Atualizado: 3 de mai.
P.M. for My Human Rights
Domestic violence isn't over with the woman leaving home, it extends and often takes on even more serious dimensions in the so-called post-separation abuse . Cases of femicides related to the non-acceptance of the man with the rupture of the abusive cycle and, consequently, of his control over the woman, are frequent. They are daily in the media, they are recorded in statistical, regional and global data, and there is no lack of international recommendations related to preventing and eliminating violence against women and children.
There is also no lack of manuals providing standards for legislation and reasonable procedures in order to provide a minimum of protection for the victims, often fatal, of this crime, unfortunately so common and trivialized in our society and, despite all the efforts made by organizations such as the UN and the OAS, there is also no lack of nations ignoring the observations issued by the mechanisms for the protection of women and children. Nations that seem to reproduce the same pattern by acting with total lack of caution and diligence in determining custody and visitation of minors in situations of domestic violence. Often, at least in Brazil, women are compared to the myth of Medea, are stereotyped as vindictive and spiteful, reinforcing rooted beliefs that denounce a discriminatory society that ends up invalidating the testimony of survivors, as well as their chances of seeking for protection. However, despite public agents and legal professionals keep doubting their testimonies, the numbers do not lie, and cannot lie, as they are numbers of deaths. Twelve women are murdered every day in Brazil, a country that is responsible for 40% of all murders of women in the Latin American and Caribbean region.

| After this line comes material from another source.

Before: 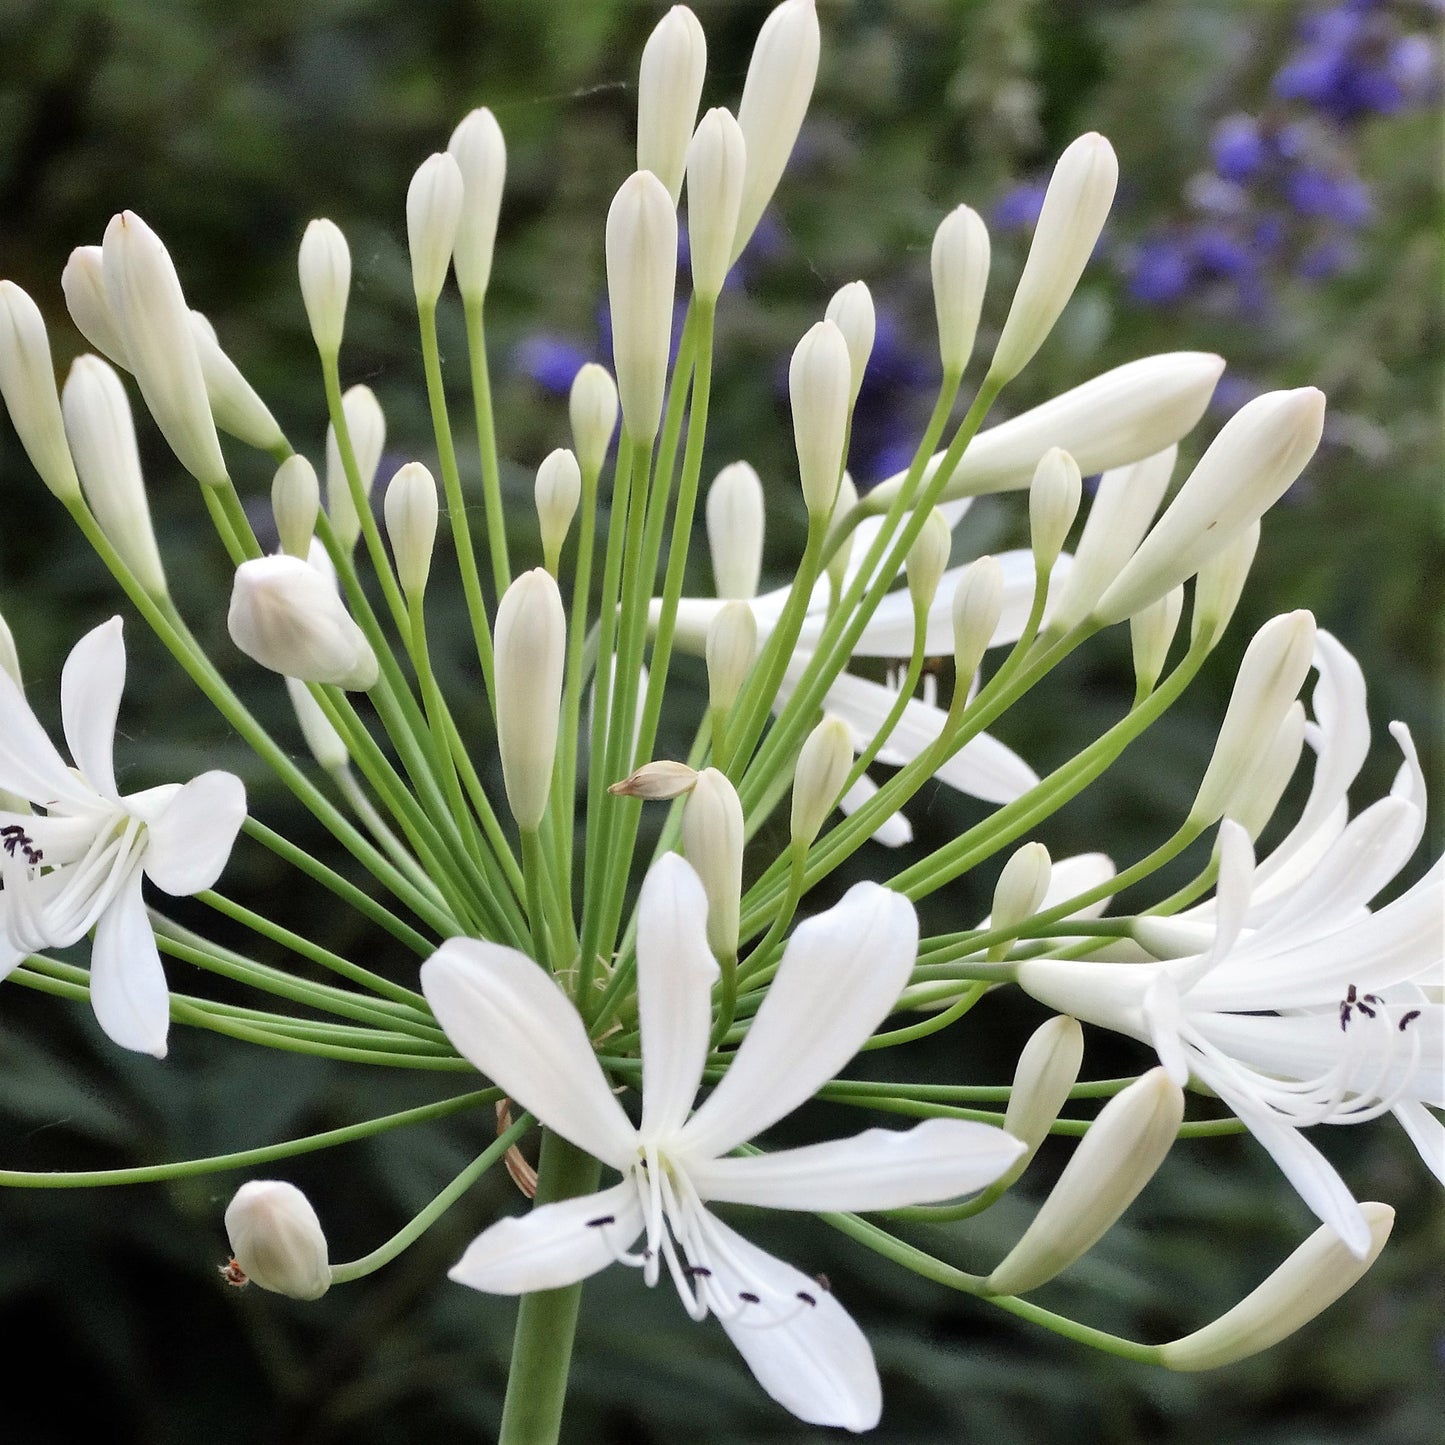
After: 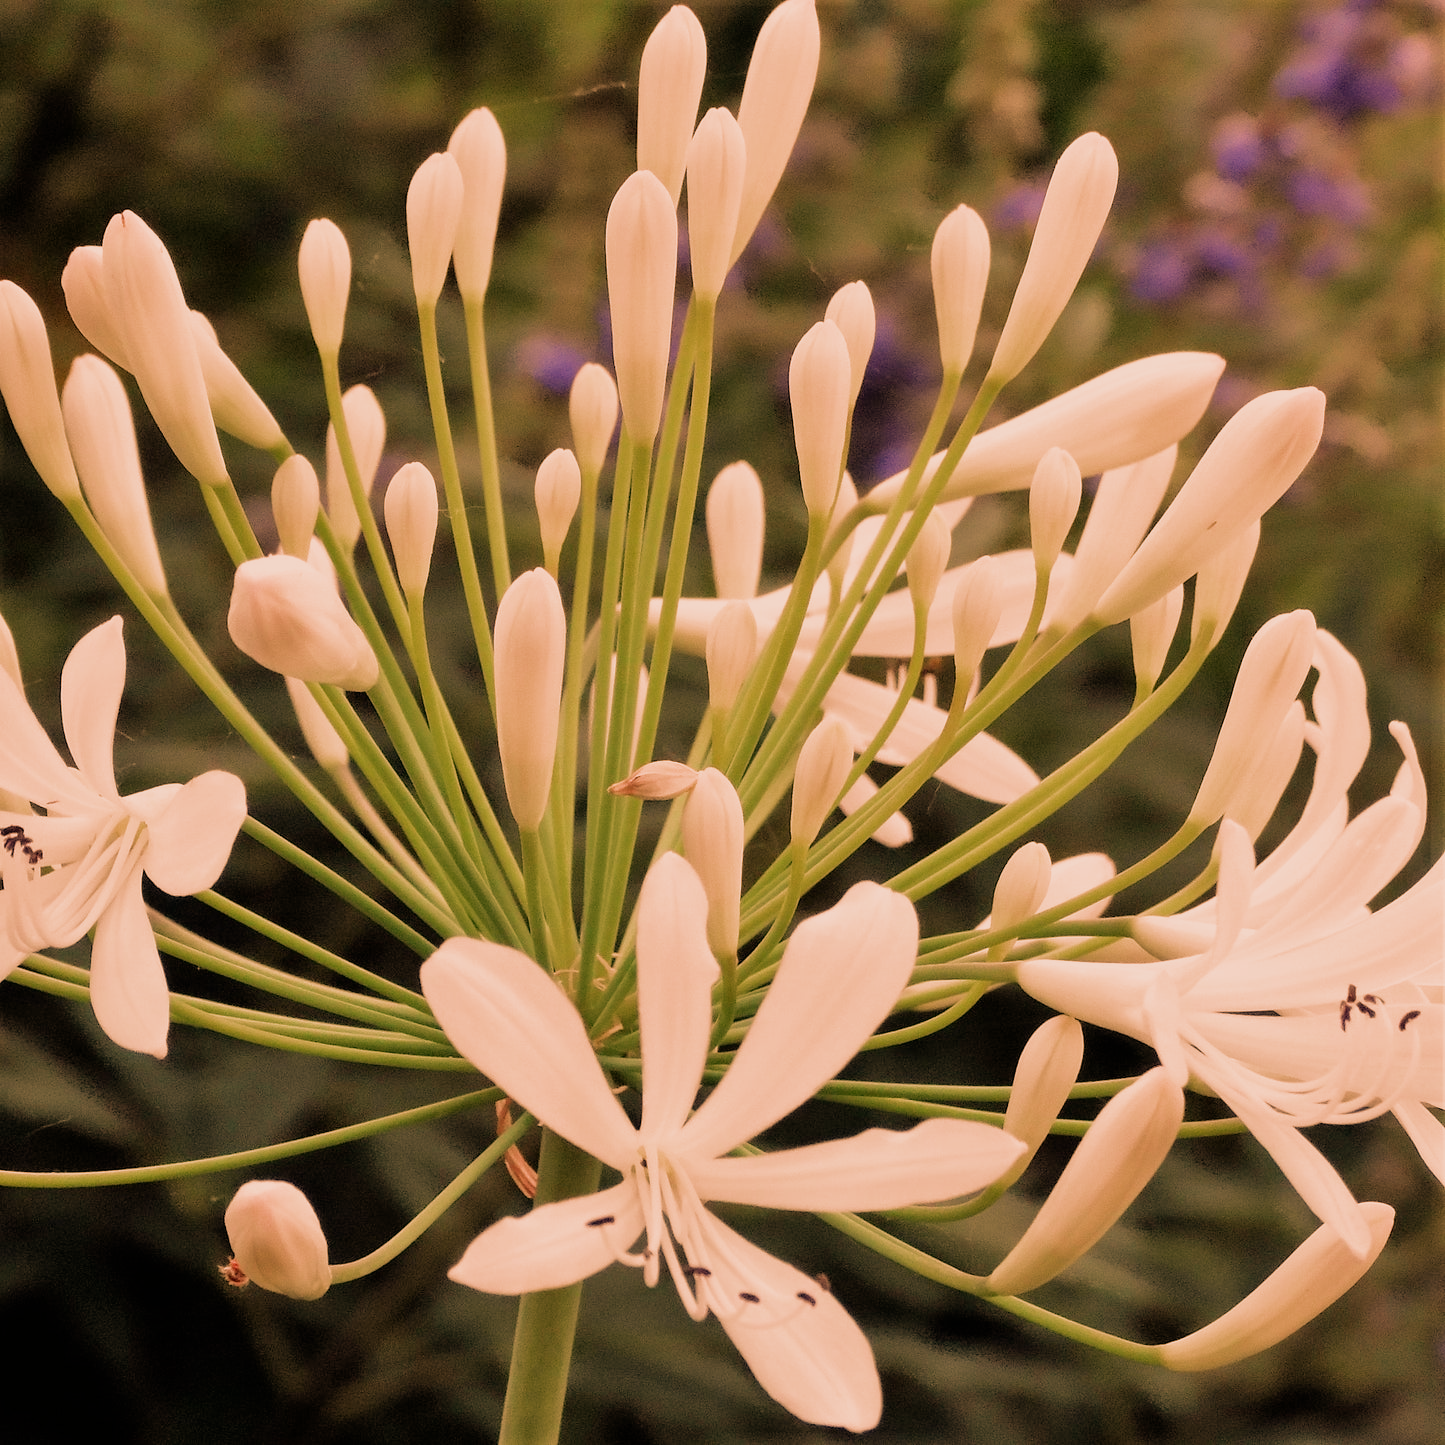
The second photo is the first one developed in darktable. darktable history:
filmic rgb: black relative exposure -13 EV, threshold 3 EV, target white luminance 85%, hardness 6.3, latitude 42.11%, contrast 0.858, shadows ↔ highlights balance 8.63%, color science v4 (2020), enable highlight reconstruction true
white balance: red 1.467, blue 0.684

Women and children killed inside their homes, even after reporting the violence. Victims who are pushed to attend mediation hearings with their abusers. Coerced to ask for the forgiveness of those responsible for the violations, in a complete switch of roles, while they are once again placed at risk, and even greater risk, as they betrayed their aggressors, denounced their abuses, and will have to pay for the failure of a judicial system that seems to get lost in a utopian conciliatory speech that disregards the reality of vulnerable people when proposes a complete detachment from the violence suffered by women and its repercussions on their sons and daughters.
It is time for the the courts to be able to work in a standardized way, according to internationally established criteria. Brazil needs to react, it needs to get off the podium of domestic violence. It urgently needs to vacate its prominent position in the world ranking of femicide and child sexual exploitation and abuse, and it needs to do this through education, making accurate data and scientific research recognized by the global academic community available, providing safenet for women and children and establishing boundaries between a crime and a conflict, since domestic violence is not a family conflict.